In this way, the tilting angle θ increases successively, and after the elapse of time t1, the analog electrical signal becomes constant, and therefore the tilting angle θ
is also held constant, and the vacuum chamber 1 is maintained at a constant high speed (approximately 15ffi).
/1ain) to make a downward movement.

Then, after a predetermined time t2 has elapsed after the activation command signal C is issued, the deceleration command signal g is inputted to the control I panel 23, the analog electric signal S gradually decreases, and the tilt angle θ also gradually decreases. The speed of the vacuum chamber is reduced as shown in FIG. 2, and when the analog electrical signal 1 becomes zero, the vacuum chamber 1 stops at the bottom dead center position 35 with zero acceleration. Therefore, there is almost no shock when the vacuum chamber 1 stops, and there is no risk of damage.

After that, when the command signal to start raising the vacuum WJ1 is issued, the control panel 23 emits another analog electric signal h (see the upper part of Fig. 2), and the vacuum chamber 1 rises according to this signal, and continues for a predetermined period of time. When , the vehicle decelerates sequentially and stops at the top dead center position 34 with zero acceleration.

Since the analog electric signals S and H are all set in consideration of the operating characteristics of the hydraulic system and the inertia purchase price of the moving object, it is possible to realize i1+ control according to the program.

It should be noted that the present invention is not limited only to the above-described embodiments, and it goes without saying that various changes can be made without departing from the gist of the present invention.

"Effects of the Invention" As described above, the present invention exhibits the following excellent effects.

(D) When transitioning from a high-speed range to a low-speed range, the discharge amount of the variable displacement hydraulic pump is gradually reduced to control the lifting speed of the hydraulic lift drive device, so operation during deceleration is performed smoothly and damage can be avoided. can be prevented.
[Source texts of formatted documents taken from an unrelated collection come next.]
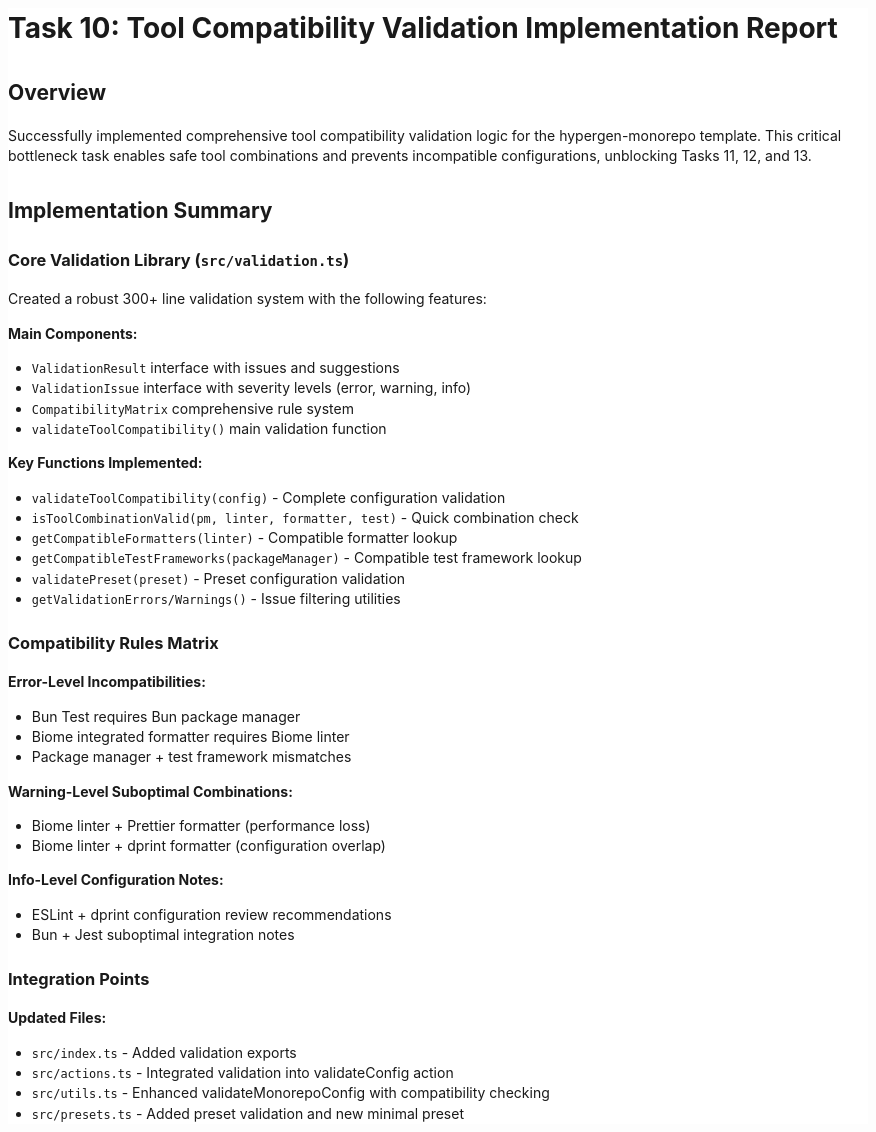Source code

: # Task 10: Tool Compatibility Validation Implementation Report

## Overview

Successfully implemented comprehensive tool compatibility validation logic for the hypergen-monorepo template. This critical bottleneck task enables safe tool combinations and prevents incompatible configurations, unblocking Tasks 11, 12, and 13.

## Implementation Summary

### Core Validation Library (`src/validation.ts`)

Created a robust 300+ line validation system with the following features:

**Main Components:**
- `ValidationResult` interface with issues and suggestions
- `ValidationIssue` interface with severity levels (error, warning, info)
- `CompatibilityMatrix` comprehensive rule system
- `validateToolCompatibility()` main validation function

**Key Functions Implemented:**
- `validateToolCompatibility(config)` - Complete configuration validation
- `isToolCombinationValid(pm, linter, formatter, test)` - Quick combination check
- `getCompatibleFormatters(linter)` - Compatible formatter lookup
- `getCompatibleTestFrameworks(packageManager)` - Compatible test framework lookup
- `validatePreset(preset)` - Preset configuration validation
- `getValidationErrors/Warnings()` - Issue filtering utilities

### Compatibility Rules Matrix

**Error-Level Incompatibilities:**
- Bun Test requires Bun package manager
- Biome integrated formatter requires Biome linter
- Package manager + test framework mismatches

**Warning-Level Suboptimal Combinations:**
- Biome linter + Prettier formatter (performance loss)
- Biome linter + dprint formatter (configuration overlap)

**Info-Level Configuration Notes:**
- ESLint + dprint configuration review recommendations
- Bun + Jest suboptimal integration notes

### Integration Points

**Updated Files:**
- `src/index.ts` - Added validation exports
- `src/actions.ts` - Integrated validation into validateConfig action
- `src/utils.ts` - Enhanced validateMonorepoConfig with compatibility checking
- `src/presets.ts` - Added preset validation and new minimal preset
0) By increasing the vertical speed of the vacuum chamber in the high-speed region, processing capacity can be increased and the degassing effect can be enhanced.

[Brief explanation of drawings]

1 and 2 show an embodiment of the present invention, FIG. 1 is an explanatory diagram of a hydraulic and electric circuit showing an example of an apparatus for carrying out the method of the present invention, and FIG. 2 is an explanatory diagram of a hydraulic and electric circuit. FIG. 3 is an explanatory diagram showing the correspondence between the analog electrical signal generated by the 5111 and the vertical movement of the vacuum chamber, FIG. 3 is an explanatory diagram of a conventional DH degassing device, and FIG. 4 is an explanatory diagram of the vertical movement pattern of the vacuum chamber. In the figure, 1 is a vacuum chamber, 6 is a hydraulic cylinder, 12 is molten steel, 2
1 indicates a variable displacement hydraulic pump.

Claims (1)

[Claims] 1) In a lifting control method for DH degassing, in which a hydraulic lifting device is used to drive the vacuum chamber up and down and the vacuum inside the chamber is used to suck up molten metal into the vacuum chamber and separate impurity gas, the discharge amount is controlled by a program. Lifting control in DH degassing, characterized in that a hydraulic lifting device is driven using a variable displacement hydraulic pump, and the discharge amount of the hydraulic pump is gradually reduced when the vacuum chamber is moved from a high speed region to a deceleration region. Method.